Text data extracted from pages

========================================================================

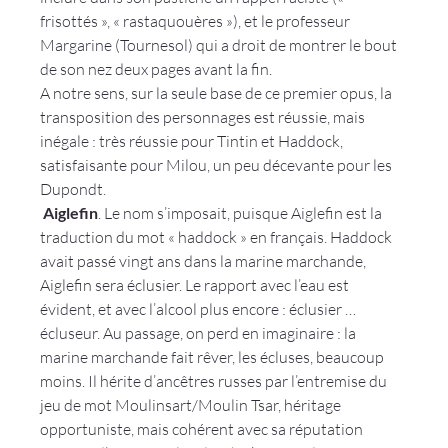
frisottés », « rastaquouères »), et le professeur 
Margarine (Tournesol) qui a droit de montrer le bout 
de son nez deux pages avant la fin.
A notre sens, sur la seule base de ce premier opus, la 
transposition des personnages est réussie, mais 
inégale : très réussie pour Tintin et Haddock, 
satisfaisante pour Milou, un peu décevante pour les 
Dupondt.
 Aiglefin
. Le nom s’imposait, puisque Aiglefin est la 
traduction du mot « haddock » en français. Haddock 
avait passé vingt ans dans la marine marchande, 
Aiglefin sera éclusier. Le rapport avec l’eau est 
évident, et avec l’alcool plus encore : éclusier … 
écluseur. Au passage, on perd en imaginaire : la 
marine marchande fait rêver, les écluses, beaucoup 
moins. Il hérite d’ancêtres russes par l’entremise du 
jeu de mot Moulinsart/Moulin Tsar, héritage 
opportuniste, mais cohérent avec sa réputation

========================================================================

The problem:
Please reproduce the lines starting at the beginning of the entries and ending at the line that contains "traduction du mot", keeping both ends. Leave the pictures out of your answer.

Output for this task:
frisottés », « rastaquouères »), et le professeur 
Margarine (Tournesol) qui a droit de montrer le bout 
de son nez deux pages avant la fin.
A notre sens, sur la seule base de ce premier opus, la 
transposition des personnages est réussie, mais 
inégale : très réussie pour Tintin et Haddock, 
satisfaisante pour Milou, un peu décevante pour les 
Dupondt.
 Aiglefin
. Le nom s’imposait, puisque Aiglefin est la 
traduction du mot « haddock » en français. Haddock 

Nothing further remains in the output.